FATMA BATUKAN BELGE: SERGİ MESLEĞİNİ HAKKIYLA YAPAN TÜM GAZETECİLERİ ONURLANDIRMAK İÇİN DÜZENLENDİ
Sergi küratörü Fatma Batukan Belge serginin hazırlanış süreciyle ilgili olarak yaptığı konuşmada şunları söyledi:
"Türkiye’de düşüncesini ifade etmek isteyen herkes başının üzerinde bir Demokles kılıcıyla yaşamak zorunda. Ha gazeteci olmuş ha kayıp evladının akıbetini soran bir ana, herkes aynı iklimde yaşayıp aynı havayı soluyor. #EyÖzgürlük! Türkiye’de Basın ve Düşünceyi İfade Özgürlüğü Görsel Sanatlar Sergisi’nin fikri bu ağır ve zor koşullarda mesleğini hakkıyla yapan tüm gazetecilerin emeğini onurlandırmak için ortaya atıldı. Ama ardından “Bir ülkede basın ve ifade özgürlüğü yoksa o ülkede insan hak ve özgürlükleri de yoktur” düşüncesinden yola çıkarak serginin kapsamını genişlettik. Çünkü temel hak ve özgürlüklerin hiyerarşik bir sıralaması yoktur, birbirlerine bağlı ve eş zamanlı uygulanırlar ya da tam tersine ortadan kaldırılırlar. Türkiye Gazeteciler Cemiyeti Kültür Sanat Komisyonu’nun sanatın özgürleştirici ve iyileştirici etkisini göz önüne alarak düzenlediği sergi kamuoyunun dikkatini bu kez sanat yoluyla çekmeye çalışıyor.”
MURAT ERDİN: UMARIM BİR GÜN BU SERGİLERİ NOSTALJİ OLSUN DİYE YAPARIZ
TGC Kültür Sanat Komisyonu Başkanı Murat Erdin ise serginin açılışında “Bu sergiyi yapma düşüncesi ilk komisyon toplantımızda belirdiğinde çok geçmeden kabul edildi. Bu nedenle yönetime ve Yönetim Kurulu Başkanı Turgay Olcayto’ya teşekkür ederim.

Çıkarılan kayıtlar
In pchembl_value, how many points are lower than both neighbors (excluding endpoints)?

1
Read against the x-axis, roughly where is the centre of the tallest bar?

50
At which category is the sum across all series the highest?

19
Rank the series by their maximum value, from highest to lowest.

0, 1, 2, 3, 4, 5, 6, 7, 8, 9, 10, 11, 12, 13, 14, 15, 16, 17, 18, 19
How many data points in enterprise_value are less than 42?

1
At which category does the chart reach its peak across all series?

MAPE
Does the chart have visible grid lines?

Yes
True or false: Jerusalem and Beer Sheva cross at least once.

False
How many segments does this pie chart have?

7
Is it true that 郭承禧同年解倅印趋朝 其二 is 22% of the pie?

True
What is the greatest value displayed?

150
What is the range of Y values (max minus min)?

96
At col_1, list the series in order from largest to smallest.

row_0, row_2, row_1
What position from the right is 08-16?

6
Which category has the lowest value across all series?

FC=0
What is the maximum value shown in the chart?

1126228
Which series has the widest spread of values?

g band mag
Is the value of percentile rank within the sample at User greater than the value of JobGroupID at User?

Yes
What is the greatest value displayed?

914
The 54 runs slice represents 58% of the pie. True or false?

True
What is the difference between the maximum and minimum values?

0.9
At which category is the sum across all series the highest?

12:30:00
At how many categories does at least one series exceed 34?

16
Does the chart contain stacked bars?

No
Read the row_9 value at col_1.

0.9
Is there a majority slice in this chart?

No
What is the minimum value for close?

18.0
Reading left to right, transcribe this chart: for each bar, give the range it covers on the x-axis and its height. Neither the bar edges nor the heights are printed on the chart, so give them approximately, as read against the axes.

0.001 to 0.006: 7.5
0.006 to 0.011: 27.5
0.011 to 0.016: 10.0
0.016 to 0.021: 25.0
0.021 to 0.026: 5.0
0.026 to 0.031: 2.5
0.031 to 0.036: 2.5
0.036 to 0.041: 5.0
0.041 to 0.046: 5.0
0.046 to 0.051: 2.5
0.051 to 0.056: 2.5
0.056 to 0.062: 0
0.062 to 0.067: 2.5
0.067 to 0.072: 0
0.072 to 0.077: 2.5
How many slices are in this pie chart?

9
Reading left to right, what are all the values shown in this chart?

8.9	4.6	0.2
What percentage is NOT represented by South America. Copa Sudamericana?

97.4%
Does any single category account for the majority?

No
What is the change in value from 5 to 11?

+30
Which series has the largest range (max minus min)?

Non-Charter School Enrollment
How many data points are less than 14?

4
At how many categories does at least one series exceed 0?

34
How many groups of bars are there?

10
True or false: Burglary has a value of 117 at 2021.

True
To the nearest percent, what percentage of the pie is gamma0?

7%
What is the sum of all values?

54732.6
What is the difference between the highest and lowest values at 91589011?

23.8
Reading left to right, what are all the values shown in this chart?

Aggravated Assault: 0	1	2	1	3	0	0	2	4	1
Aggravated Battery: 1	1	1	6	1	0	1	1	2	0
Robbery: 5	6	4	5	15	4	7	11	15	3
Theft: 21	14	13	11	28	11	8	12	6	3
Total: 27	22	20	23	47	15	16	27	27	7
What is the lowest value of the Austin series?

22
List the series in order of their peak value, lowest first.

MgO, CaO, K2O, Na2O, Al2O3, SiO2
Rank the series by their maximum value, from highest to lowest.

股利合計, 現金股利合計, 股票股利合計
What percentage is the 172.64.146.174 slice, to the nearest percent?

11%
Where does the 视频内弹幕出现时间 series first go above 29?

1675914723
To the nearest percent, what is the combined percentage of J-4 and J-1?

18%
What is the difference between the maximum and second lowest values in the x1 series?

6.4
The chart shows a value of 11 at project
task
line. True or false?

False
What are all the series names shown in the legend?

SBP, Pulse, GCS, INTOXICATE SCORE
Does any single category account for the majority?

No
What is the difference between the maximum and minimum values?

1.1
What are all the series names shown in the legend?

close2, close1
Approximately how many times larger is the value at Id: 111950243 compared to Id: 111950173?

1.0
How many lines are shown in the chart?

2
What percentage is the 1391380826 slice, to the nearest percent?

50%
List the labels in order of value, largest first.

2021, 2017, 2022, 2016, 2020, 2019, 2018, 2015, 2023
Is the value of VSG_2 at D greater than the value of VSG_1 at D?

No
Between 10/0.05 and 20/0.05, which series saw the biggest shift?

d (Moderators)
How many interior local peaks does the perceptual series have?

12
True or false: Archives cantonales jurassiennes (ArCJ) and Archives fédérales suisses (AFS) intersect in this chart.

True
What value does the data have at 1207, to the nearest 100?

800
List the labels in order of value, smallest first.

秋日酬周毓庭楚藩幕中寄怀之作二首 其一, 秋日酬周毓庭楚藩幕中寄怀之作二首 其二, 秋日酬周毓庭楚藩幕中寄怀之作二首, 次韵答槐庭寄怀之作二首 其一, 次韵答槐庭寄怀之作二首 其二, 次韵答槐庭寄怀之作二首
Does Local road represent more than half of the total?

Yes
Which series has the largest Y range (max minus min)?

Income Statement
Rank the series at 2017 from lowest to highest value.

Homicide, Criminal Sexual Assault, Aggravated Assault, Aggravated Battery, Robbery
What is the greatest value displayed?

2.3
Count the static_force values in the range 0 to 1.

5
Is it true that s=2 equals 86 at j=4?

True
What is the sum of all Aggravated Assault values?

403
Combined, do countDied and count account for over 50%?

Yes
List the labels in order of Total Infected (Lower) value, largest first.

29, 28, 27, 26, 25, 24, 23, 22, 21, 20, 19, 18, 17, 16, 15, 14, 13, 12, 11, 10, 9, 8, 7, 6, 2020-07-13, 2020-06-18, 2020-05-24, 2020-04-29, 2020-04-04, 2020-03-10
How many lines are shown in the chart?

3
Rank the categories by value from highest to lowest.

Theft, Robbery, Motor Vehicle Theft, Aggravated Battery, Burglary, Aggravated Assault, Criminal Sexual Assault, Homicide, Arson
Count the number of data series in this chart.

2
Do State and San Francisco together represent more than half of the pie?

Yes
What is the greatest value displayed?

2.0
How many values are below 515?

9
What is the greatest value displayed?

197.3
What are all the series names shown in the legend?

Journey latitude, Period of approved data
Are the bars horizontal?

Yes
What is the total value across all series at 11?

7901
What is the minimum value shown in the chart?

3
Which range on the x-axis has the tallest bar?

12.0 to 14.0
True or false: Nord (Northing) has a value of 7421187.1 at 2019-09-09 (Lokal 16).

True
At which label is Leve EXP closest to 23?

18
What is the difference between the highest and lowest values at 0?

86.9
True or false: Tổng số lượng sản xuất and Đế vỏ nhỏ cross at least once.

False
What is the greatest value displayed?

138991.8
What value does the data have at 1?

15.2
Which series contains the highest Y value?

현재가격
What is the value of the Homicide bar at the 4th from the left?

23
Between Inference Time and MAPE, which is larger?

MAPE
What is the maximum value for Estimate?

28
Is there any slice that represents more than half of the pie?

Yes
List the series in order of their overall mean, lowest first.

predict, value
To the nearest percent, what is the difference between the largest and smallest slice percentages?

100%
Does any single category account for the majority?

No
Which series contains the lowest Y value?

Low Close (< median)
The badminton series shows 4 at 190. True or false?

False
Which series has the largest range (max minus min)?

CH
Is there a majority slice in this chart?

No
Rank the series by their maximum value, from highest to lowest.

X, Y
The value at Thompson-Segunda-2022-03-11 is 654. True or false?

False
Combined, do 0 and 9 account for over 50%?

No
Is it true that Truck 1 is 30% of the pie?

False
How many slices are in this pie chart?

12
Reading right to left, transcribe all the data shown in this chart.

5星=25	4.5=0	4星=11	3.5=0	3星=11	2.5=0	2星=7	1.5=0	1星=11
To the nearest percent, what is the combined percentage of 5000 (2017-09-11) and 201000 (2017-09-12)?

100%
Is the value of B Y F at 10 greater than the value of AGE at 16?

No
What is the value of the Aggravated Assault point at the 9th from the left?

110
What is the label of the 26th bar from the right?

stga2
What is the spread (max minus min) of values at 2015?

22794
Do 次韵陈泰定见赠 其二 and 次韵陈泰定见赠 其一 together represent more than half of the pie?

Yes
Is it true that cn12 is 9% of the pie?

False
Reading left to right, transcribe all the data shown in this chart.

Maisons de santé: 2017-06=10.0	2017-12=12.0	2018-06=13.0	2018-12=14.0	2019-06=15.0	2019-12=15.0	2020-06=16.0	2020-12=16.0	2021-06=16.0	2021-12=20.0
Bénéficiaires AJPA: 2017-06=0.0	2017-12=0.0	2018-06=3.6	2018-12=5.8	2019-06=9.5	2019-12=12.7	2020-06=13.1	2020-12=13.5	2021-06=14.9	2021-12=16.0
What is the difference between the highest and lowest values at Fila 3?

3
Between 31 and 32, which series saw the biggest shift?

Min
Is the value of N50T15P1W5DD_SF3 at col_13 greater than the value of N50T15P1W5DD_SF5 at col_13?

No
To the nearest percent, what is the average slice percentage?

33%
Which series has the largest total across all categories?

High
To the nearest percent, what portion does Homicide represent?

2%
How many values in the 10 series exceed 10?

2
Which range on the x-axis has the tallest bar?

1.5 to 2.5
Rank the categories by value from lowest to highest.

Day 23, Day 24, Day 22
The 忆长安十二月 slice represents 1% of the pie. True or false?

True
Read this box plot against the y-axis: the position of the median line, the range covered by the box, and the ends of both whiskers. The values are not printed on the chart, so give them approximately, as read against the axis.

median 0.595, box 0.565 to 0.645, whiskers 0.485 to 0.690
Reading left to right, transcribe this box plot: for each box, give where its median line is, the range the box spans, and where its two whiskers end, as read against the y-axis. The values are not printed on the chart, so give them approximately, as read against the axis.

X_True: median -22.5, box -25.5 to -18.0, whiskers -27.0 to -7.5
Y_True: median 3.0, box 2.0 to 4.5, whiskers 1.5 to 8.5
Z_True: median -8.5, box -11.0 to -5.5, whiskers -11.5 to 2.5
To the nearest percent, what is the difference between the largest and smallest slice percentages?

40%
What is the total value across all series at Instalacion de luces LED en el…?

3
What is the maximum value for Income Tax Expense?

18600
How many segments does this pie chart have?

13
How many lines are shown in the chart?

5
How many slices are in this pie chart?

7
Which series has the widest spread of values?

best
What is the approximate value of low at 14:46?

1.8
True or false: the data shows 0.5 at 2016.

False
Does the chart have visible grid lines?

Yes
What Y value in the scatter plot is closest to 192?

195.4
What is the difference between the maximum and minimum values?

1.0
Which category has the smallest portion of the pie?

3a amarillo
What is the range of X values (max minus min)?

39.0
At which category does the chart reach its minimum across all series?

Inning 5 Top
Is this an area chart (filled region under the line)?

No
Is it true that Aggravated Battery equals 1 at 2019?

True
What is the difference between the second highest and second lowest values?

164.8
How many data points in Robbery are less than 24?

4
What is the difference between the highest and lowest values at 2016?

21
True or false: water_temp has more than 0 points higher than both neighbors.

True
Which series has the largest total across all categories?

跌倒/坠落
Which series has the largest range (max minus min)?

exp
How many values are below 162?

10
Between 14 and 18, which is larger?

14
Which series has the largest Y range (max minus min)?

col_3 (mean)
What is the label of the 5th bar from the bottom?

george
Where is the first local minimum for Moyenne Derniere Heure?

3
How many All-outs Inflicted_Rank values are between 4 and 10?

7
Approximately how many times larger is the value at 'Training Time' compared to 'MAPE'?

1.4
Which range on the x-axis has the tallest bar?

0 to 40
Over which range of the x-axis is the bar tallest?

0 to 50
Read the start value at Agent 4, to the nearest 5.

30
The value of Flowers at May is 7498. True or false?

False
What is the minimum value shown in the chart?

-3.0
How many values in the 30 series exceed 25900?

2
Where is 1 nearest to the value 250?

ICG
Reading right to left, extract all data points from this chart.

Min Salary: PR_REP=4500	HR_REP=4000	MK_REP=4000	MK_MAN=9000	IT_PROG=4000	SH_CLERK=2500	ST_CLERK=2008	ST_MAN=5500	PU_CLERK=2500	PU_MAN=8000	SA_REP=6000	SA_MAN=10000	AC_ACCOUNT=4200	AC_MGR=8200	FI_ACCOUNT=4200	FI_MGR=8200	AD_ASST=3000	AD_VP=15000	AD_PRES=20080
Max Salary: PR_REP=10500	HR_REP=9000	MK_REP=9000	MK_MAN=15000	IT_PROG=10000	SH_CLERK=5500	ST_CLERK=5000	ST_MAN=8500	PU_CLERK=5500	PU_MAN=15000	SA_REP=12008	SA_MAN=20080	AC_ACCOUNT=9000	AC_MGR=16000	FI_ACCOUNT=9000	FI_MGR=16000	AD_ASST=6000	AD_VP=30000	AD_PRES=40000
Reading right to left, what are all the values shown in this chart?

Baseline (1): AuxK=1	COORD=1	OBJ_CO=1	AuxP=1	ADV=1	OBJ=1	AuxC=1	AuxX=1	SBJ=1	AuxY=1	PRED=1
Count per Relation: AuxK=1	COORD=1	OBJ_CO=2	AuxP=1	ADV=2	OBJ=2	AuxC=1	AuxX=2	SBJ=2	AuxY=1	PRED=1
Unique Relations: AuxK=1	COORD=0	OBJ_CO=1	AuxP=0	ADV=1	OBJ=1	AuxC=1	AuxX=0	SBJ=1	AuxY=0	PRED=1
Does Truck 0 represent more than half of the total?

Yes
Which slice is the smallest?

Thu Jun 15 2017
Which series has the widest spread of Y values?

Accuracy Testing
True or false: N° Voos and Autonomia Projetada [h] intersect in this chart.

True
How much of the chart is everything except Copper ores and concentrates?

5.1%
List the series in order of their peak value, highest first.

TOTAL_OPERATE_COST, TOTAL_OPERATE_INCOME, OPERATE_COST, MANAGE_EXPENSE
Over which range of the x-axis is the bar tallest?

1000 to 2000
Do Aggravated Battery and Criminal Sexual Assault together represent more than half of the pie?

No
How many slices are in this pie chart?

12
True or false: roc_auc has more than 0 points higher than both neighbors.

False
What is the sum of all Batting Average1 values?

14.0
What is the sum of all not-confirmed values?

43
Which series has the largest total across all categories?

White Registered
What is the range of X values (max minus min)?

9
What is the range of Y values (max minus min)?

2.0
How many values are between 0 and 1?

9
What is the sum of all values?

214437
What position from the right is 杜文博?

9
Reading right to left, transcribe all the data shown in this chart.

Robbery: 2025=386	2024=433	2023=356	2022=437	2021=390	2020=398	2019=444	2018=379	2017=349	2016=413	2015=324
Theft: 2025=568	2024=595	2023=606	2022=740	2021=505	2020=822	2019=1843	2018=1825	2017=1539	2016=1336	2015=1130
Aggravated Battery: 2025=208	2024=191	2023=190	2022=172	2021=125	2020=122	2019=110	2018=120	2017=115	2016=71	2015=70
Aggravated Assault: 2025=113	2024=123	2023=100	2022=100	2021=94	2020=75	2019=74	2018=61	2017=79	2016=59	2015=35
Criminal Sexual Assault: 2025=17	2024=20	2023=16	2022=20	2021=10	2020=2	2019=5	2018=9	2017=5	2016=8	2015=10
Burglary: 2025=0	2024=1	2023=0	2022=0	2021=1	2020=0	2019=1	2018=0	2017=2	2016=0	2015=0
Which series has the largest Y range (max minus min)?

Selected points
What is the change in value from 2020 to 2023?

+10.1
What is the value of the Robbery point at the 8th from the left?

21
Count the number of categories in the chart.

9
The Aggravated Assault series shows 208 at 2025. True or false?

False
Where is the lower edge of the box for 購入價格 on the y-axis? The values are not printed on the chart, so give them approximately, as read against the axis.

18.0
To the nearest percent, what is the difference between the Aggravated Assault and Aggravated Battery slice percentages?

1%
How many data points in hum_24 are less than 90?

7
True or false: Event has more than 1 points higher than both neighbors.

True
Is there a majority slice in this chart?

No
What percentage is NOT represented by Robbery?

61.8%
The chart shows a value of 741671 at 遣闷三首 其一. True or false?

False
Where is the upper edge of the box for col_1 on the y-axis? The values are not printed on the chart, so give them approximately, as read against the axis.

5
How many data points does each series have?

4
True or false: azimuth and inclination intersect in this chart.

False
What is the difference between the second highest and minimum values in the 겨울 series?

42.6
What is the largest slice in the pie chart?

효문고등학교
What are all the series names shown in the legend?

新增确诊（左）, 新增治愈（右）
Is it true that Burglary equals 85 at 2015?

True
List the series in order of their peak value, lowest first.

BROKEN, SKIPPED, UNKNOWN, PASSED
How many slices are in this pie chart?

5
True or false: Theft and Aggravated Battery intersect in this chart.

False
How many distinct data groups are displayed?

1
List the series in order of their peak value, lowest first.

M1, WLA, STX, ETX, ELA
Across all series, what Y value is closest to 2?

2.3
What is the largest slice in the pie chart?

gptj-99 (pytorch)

İstek: Sergiyle ilgili metinde "çok geçmeden" ifadesini "hemen" ile değiştir ve "MURAT ERDİN: UMARIM" sözlerinden "Olcayto’ya teşekkür ederim." sözlerine kadar (bu sözler dahil) olan bölümü yeniden yaz.

Yanıt:
MURAT ERDİN: UMARIM BİR GÜN BU SERGİLERİ NOSTALJİ OLSUN DİYE YAPARIZ
TGC Kültür Sanat Komisyonu Başkanı Murat Erdin ise serginin açılışında “Bu sergiyi yapma düşüncesi ilk komisyon toplantımızda belirdiğinde hemen kabul edildi. Bu nedenle yönetime ve Yönetim Kurulu Başkanı Turgay Olcayto’ya teşekkür ederim.